* _What is expected_
Write out every line of the listing below as a Markdown table with the columns No. and Text, numbering the rows in order. Leave out the blank lines and the pictures.

* _Dataset excerpts_
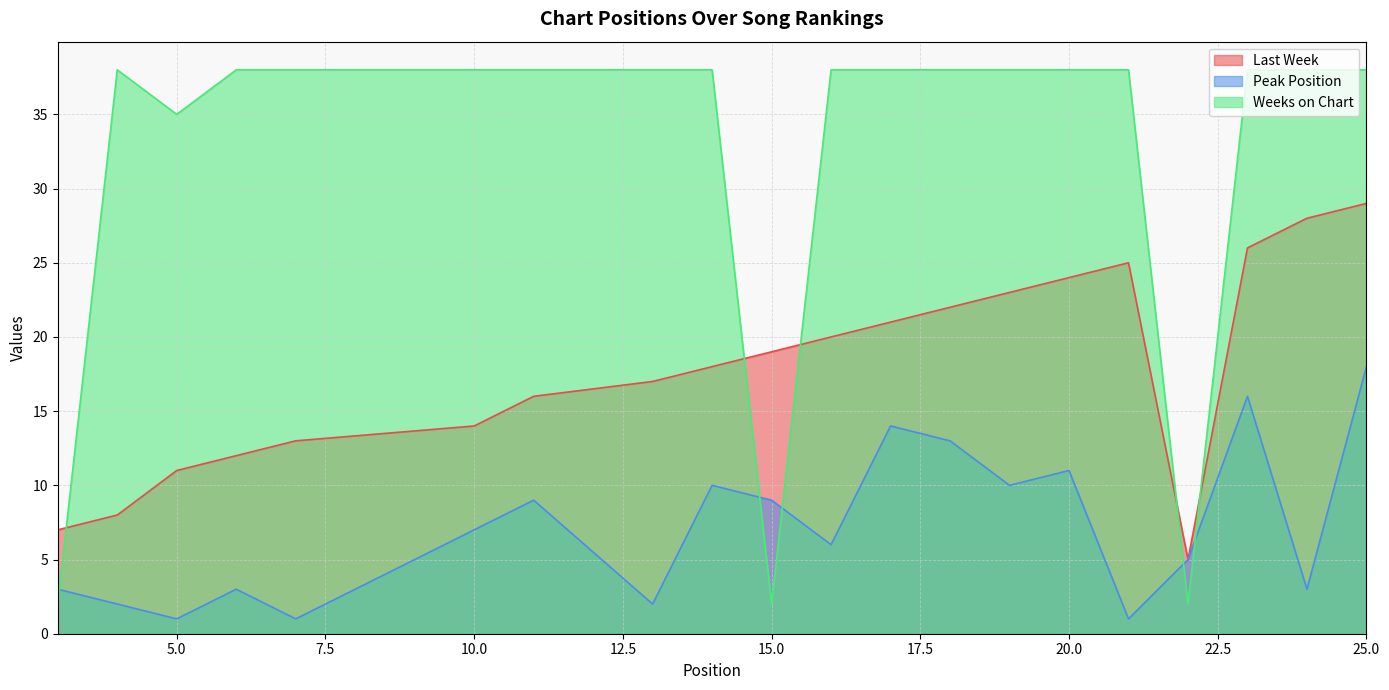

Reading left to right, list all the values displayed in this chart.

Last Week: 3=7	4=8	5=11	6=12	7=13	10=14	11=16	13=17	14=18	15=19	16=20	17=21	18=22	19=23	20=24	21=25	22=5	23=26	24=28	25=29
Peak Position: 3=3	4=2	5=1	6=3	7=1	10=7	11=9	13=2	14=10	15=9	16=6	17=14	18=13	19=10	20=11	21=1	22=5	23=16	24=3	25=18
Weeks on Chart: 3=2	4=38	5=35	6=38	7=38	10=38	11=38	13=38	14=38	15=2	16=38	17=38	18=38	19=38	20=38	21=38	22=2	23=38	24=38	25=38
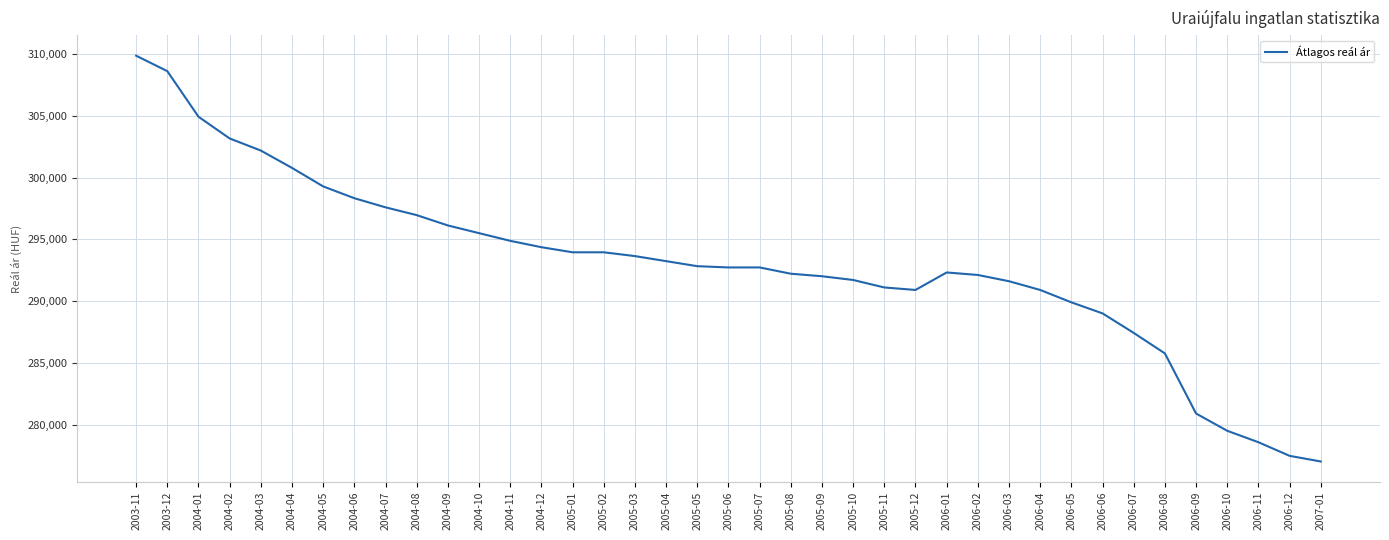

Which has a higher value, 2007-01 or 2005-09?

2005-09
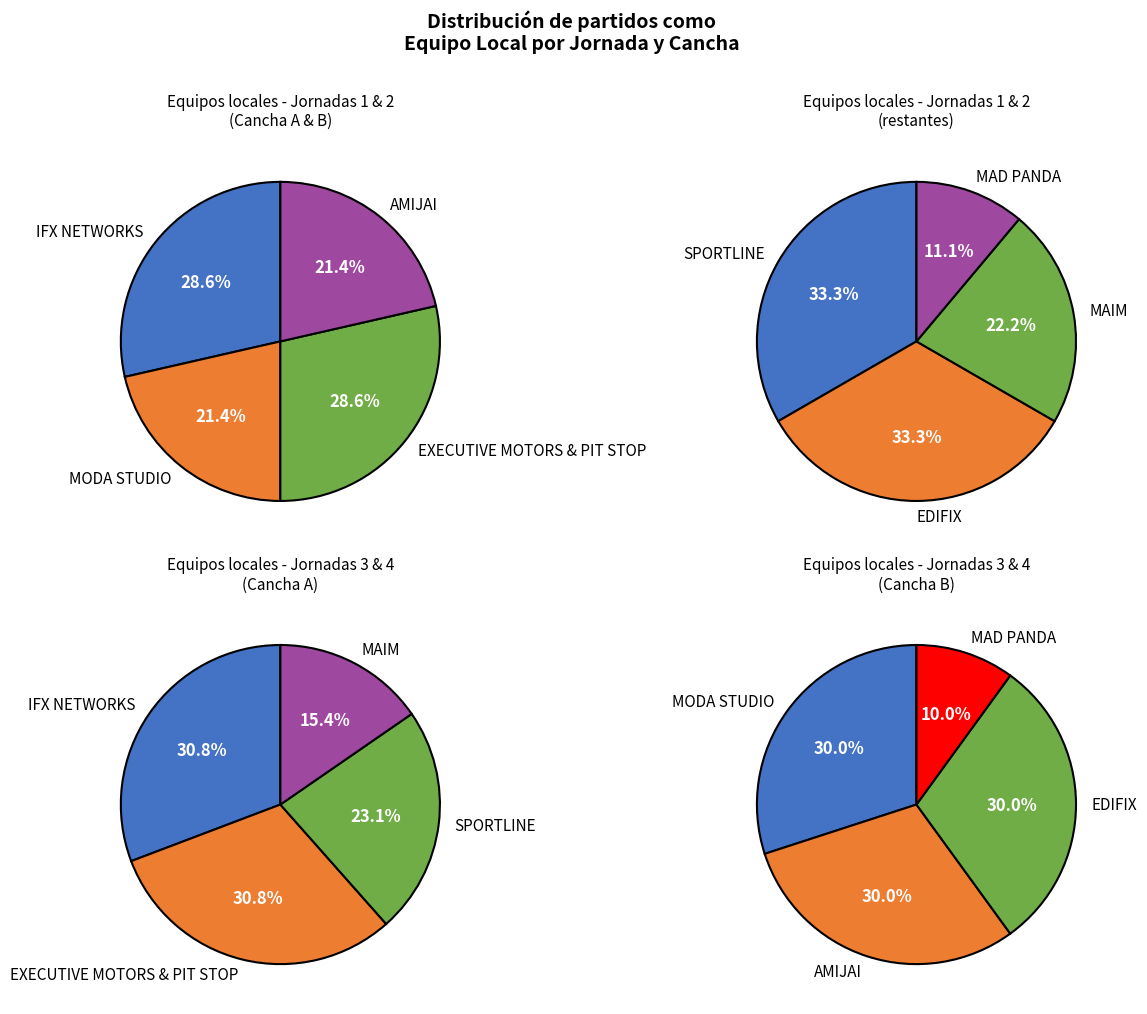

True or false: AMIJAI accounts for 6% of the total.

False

* _Response to the exercise_
| No. | Text |
|---|---|
| 1 | Reading left to right, list all the values displayed in this chart. |
| 2 | Last Week: 3=7	4=8	5=11	6=12	7=13	10=14	11=16	13=17	14=18	15=19	16=20	17=21	18=22	19=23	20=24	21=25	22=5	23=26	24=28	25=29 |
| 3 | Peak Position: 3=3	4=2	5=1	6=3	7=1	10=7	11=9	13=2	14=10	15=9	16=6	17=14	18=13	19=10	20=11	21=1	22=5	23=16	24=3	25=18 |
| 4 | Weeks on Chart: 3=2	4=38	5=35	6=38	7=38	10=38	11=38	13=38	14=38	15=2	16=38	17=38	18=38	19=38	20=38	21=38	22=2	23=38	24=38	25=38 |
| 5 | Which has a higher value, 2007-01 or 2005-09? |
| 6 | 2005-09 |
| 7 | True or false: AMIJAI accounts for 6% of the total. |
| 8 | False |